100MHz×50倍、5GHzでのPCMark 05完走に成功
ではCPUとマザーボード以外で実際にオーバークロックを試す環境を紹介しよう。今回は空冷でチャレンジする。とはいえリテールクーラーでは冷却能力不足も考えられるので、筆者の手元にあるクーラーで望む。自前のカスタムものだが、ヒートシンク部はサイズの「兜」。3ブロックに別れたヒートシンクと6本の6mmヒートパイプで冷却性能はなかなか良好だ。加えてプッシュピンタイプなので、ベンチマークで着脱機会の多い筆者にとって標準クーラーとして利用している。ただし、ファンについては冷却能力アップと静音性能の向上を狙い、標準搭載の12cm径のものから、同じくサイズから販売されているサーマルライトの14cm径ファン「TR TY-140」に変更している。CPUクーラーのファンは、クリップ式やネジ式が一般的で、簡単に交換できる。色々と試す中で良いヒートシンクとファンの組み合わせを見付け出してみるのも自作の楽しみ方だ。
オーバークロック手法に関しては、そこまで本格的に行うわけでもないので、Windows上のユーティリティから行った。P8P67にはASUSTeK製の統合ユーティリティ「ASUS AI Suite」が付属しており、このなかにオーバークロックツール「TurboV」も含まれる。P8P67上のTurboVで設定できるのは、ベースクロック(BCLK)とCPU電圧、DDR電圧(メモリ)、そして「その他の設定」をオンにすることで、CPU動作倍率やさらに細かな各部電圧が設定可能となる。

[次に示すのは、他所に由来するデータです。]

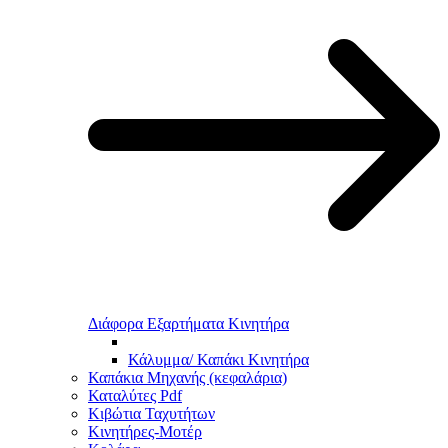
Διάφορα Εξαρτήματα Κινητήρα
Κάλυμμα/ Καπάκι Κινητήρα
Καπάκια Μηχανής (κεφαλάρια)
Καταλύτες Pdf
Κιβώτια Ταχυτήτων
Κινητήρες-Μοτέρ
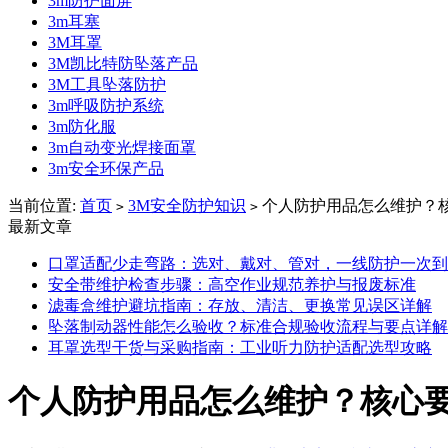
3m防护面屏
3m耳塞
3M耳罩
3M凯比特防坠落产品
3M工具坠落防护
3m呼吸防护系统
3m防化服
3m自动变光焊接面罩
3m安全环保产品
当前位置:
首页
3M安全防护知识
个人防护用品怎么维护？
>
>
最新文章
口罩适配少走弯路：选对、戴对、管对，一线防护一次到
安全带维护检查步骤：高空作业规范养护与报废标准
滤毒盒维护避坑指南：存放、清洁、更换常见误区详解
坠落制动器性能怎么验收？标准合规验收流程与要点详解
耳罩选型干货与采购指南：工业听力防护适配选型攻略
个人防护用品怎么维护？核心要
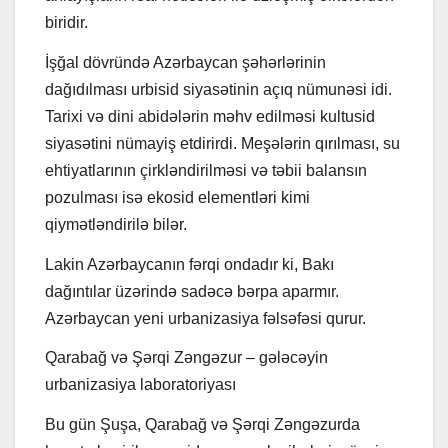
biridir.
İşğal dövründə Azərbaycan şəhərlərinin
dağıdılması urbisid siyasətinin açıq nümunəsi idi.
Tarixi və dini abidələrin məhv edilməsi kultusid
siyasətini nümayiş etdirirdi. Meşələrin qırılması, su
ehtiyatlarının çirkləndirilməsi və təbii balansın
pozulması isə ekosid elementləri kimi
qiymətləndirilə bilər.
Lakin Azərbaycanın fərqi ondadır ki, Bakı
dağıntılar üzərində sadəcə bərpa aparmır.
Azərbaycan yeni urbanizasiya fəlsəfəsi qurur.
Qarabağ və Şərqi Zəngəzur – gələcəyin
urbanizasiya laboratoriyası
Bu gün Şuşa, Qarabağ və Şərqi Zəngəzurda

とはいえ、今回調整したのはBCLKとCPU動作倍率、そしてCPU電圧の3項目だけだ。他の項目もチャレンジしてみたが、今回のオーバークロックではあまり効果が得られていない。また、P8P67の場合、CPU動作倍率はTurbo Boost時のクロックを設定するイメージになる。Core i5-2500Kでの標準値は37倍からスタートするので、ここをスタート地点としてオーバークロックを進めていくことになる。ではその結果をご覧いただきたい。
Windows上からオーバークロックできるTurboVを使用。BIOSと比べると設定項目が少ないが、マウスでドラッグして適用ボタンを押すだけの手軽さはオーバークロックを身近なものとしてくれる。Auto Tuningという自動オーバークロック機能も搭載 |
今回のオーバークロックにおける成功可否はFeature Testを含むPCMark 05の完走で判断している。そしてその結果が上記のグラフだ。成功したなかでの最大クロックは100MHz×50倍の5GHz。その際の電圧は、1.35Vと設定したが、CPU-Zからは1.44Vと表示されている。この設定における5GHz駆動は比較的安定していたのだが、ここから51倍に設定すると、コア電圧を調整しても動作が安定しなかった。

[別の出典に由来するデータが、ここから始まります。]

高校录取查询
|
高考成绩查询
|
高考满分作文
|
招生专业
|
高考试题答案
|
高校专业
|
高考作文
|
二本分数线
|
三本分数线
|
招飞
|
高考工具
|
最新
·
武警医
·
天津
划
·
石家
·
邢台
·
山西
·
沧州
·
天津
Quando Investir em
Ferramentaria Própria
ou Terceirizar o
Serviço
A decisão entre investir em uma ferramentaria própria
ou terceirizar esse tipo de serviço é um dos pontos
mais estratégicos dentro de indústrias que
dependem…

さて、再びグラフにもどると、OverallであるPCMarksが荒れているが、これは主にグラフィックススコアがバタバタしているためである。動作クロックが影響したというよりはベンチマークを繰り返したことによる熱の影響と思われる。肝心のCPUスコアにフォーカスしてみれば、動作クロックの引き上げに合わせてリニアにスコアが上がっていることが確認できた。CPUスコアは、3.7GHz時を100%とした場合で5GHz時が135%。この135%という値は実クロックの上昇率とぴったり合致している。BCLK側をいじっていないため、非常に分かりやすい性能向上と言えるだろう。同時にメモリスコアも向上しており、システムパフォーマンスに関してもオーバークロックすればするだけ向上していくのが体感できる。
一方、BCLKによるオーバークロックにもチャレンジしてみた。先に倍率変更によるオーバークロックで5GHzを達成しているため、まず50倍設定から101MHzに引き上げたところ結果はブルースクリーン。それではと49倍から5GHz超となる102.5MHzを試してみても、OSの起動自体に問題は無かったがベンチマークを完走するまでには至らなかった。結局、100MHz×50倍の、お作法に沿ったオーバークロックが最高クロックという結末だ。いちおう40倍程度にまで落とせば102MHz超でもベンチマークが完走したものの、先の5GHzのスコアと比べれば特に見るべき値ではない。
なお、海外の情報からはBCLK 106MHzでの起動に成功したとの報告もある。だから今回駄目だったからと言ってBCLKによるオーバークロックの可能性を否定することはできない。さらに電圧設定を詰めたり、あるいはオーバークロック用として販売されているマザーボードを選べばまだ上があるのかもしれない。とはいえ、それは保証されるものではないし、現状ではかなりハイリスクな賭けであると言わざるをえないだろう。